The University of Cambridge will welcome record numbers of students from low participation and deprived neighbourhoods and state schools this academic year, it announced on Monday.
At Fitzwilliam College, we expect to confirm that 73% of home students admitted in 2019 are from state schools and more than two thirds of that figure (69%) are from comprehensive, Further Education or Sixth Form Colleges. More than 30% of home students are from postcodes which indicate deprived or under-represented backgrounds.
Widening participation at Fitzwilliam is viewed simply as a means of admitting the brightest students and is central to our ethos. Access to Cambridge has been our mission since 1869, when Fitzwilliam was founded as a means for those who could otherwise not afford it to study for a Cambridge degree.
On Saturday (14 September), Fitzwilliam is hosting an Access and Widening Participation Conference, to share ideas and debate how we should respond to the ongoing challenges. It is also an opportunity to celebrate the diversity and brilliance of our members, past, present and future.
Our panels and audience will be made up of charity representatives, academics and university leaders, teachers, students, alumni and key supporters.
The University of Cambridge story in full:
University of Cambridge admits record levels of underrepresented and disadvantaged students
The University of Cambridge will welcome record numbers of students from low participation and deprived neighbourhoods and state schools this academic year after continued efforts to widen access to the institution.

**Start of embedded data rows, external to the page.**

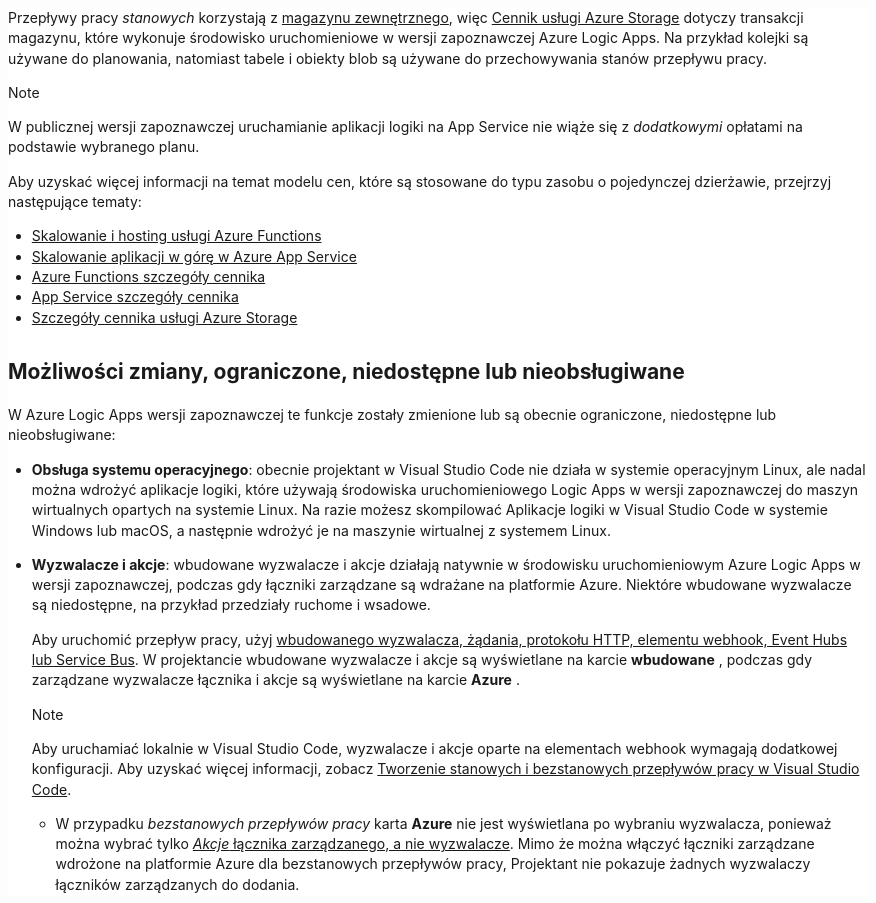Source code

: Przepływy pracy *stanowych* korzystają z [magazynu zewnętrznego](../azure-functions/storage-considerations.md#storage-account-requirements), więc [Cennik usługi Azure Storage](https://azure.microsoft.com/pricing/details/storage/) dotyczy transakcji magazynu, które wykonuje środowisko uruchomieniowe w wersji zapoznawczej Azure Logic Apps. Na przykład kolejki są używane do planowania, natomiast tabele i obiekty blob są używane do przechowywania stanów przepływu pracy.

> [!NOTE]
> W publicznej wersji zapoznawczej uruchamianie aplikacji logiki na App Service nie wiąże się z *dodatkowymi* opłatami na podstawie wybranego planu.

Aby uzyskać więcej informacji na temat modelu cen, które są stosowane do typu zasobu o pojedynczej dzierżawie, przejrzyj następujące tematy:

* [Skalowanie i hosting usługi Azure Functions](../azure-functions/functions-scale.md)
* [Skalowanie aplikacji w górę w Azure App Service](../app-service/manage-scale-up.md)
* [Azure Functions szczegóły cennika](https://azure.microsoft.com/pricing/details/functions/)
* [App Service szczegóły cennika](https://azure.microsoft.com/pricing/details/app-service/)
* [Szczegóły cennika usługi Azure Storage](https://azure.microsoft.com/pricing/details/storage/)

<a name="limited-unavailable-unsupported"></a>

## <a name="changed-limited-unavailable-or-unsupported-capabilities"></a>Możliwości zmiany, ograniczone, niedostępne lub nieobsługiwane

W Azure Logic Apps wersji zapoznawczej te funkcje zostały zmienione lub są obecnie ograniczone, niedostępne lub nieobsługiwane:

* **Obsługa systemu operacyjnego**: obecnie projektant w Visual Studio Code nie działa w systemie operacyjnym Linux, ale nadal można wdrożyć aplikacje logiki, które używają środowiska uruchomieniowego Logic Apps w wersji zapoznawczej do maszyn wirtualnych opartych na systemie Linux. Na razie możesz skompilować Aplikacje logiki w Visual Studio Code w systemie Windows lub macOS, a następnie wdrożyć je na maszynie wirtualnej z systemem Linux.

* **Wyzwalacze i akcje**: wbudowane wyzwalacze i akcje działają natywnie w środowisku uruchomieniowym Azure Logic Apps w wersji zapoznawczej, podczas gdy łączniki zarządzane są wdrażane na platformie Azure. Niektóre wbudowane wyzwalacze są niedostępne, na przykład przedziały ruchome i wsadowe.

  Aby uruchomić przepływ pracy, użyj [wbudowanego wyzwalacza, żądania, protokołu HTTP, elementu webhook, Event Hubs lub Service Bus](../connectors/apis-list.md). W projektancie wbudowane wyzwalacze i akcje są wyświetlane na karcie **wbudowane** , podczas gdy zarządzane wyzwalacze łącznika i akcje są wyświetlane na karcie **Azure** .

  > [!NOTE]
  > Aby uruchamiać lokalnie w Visual Studio Code, wyzwalacze i akcje oparte na elementach webhook wymagają dodatkowej konfiguracji. Aby uzyskać więcej informacji, zobacz [Tworzenie stanowych i bezstanowych przepływów pracy w Visual Studio Code](create-stateful-stateless-workflows-visual-studio-code.md#webhook-setup).

  * W przypadku *bezstanowych przepływów pracy* karta **Azure** nie jest wyświetlana po wybraniu wyzwalacza, ponieważ można wybrać tylko [ *Akcje* łącznika zarządzanego, a nie wyzwalacze](../connectors/apis-list.md#managed-api-connectors). Mimo że można włączyć łączniki zarządzane wdrożone na platformie Azure dla bezstanowych przepływów pracy, Projektant nie pokazuje żadnych wyzwalaczy łączników zarządzanych do dodania.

One in four students at Cambridge will be from under-represented and disadvantaged backgrounds in the 2019/20 intake, while over two-thirds of undergraduates will be from state schools, according to provisional data.
The success of Cambridge’s UCAS Adjustment scheme pilot this year has contributed to the rise in underrepresented students being admitted.
The University of Cambridge is also developing a range of measures to widen access and help students make the most of their experience including enhanced and extended bursaries for those in financial need and the introduction of a Transition Year programme, the Course Director for which was appointed last week.
Director of Admissions for the Colleges at the University of Cambridge Dr Sam Lucy said: “We have been exploring different ways to identify talented students who will thrive on our courses and help to make our student population truly representative of the UK population; this has included challenging false perceptions that put off applicants.
“It is deeply encouraging to see that our actions to provide educational opportunity for all those who have the potential to study here are paying off.”
Under future plans for increasing access, the University has pledged to admit one third of its intake from the most underrepresented and disadvantaged groups and to eliminate gaps between various groups in continuation, attainment and progression by 2035.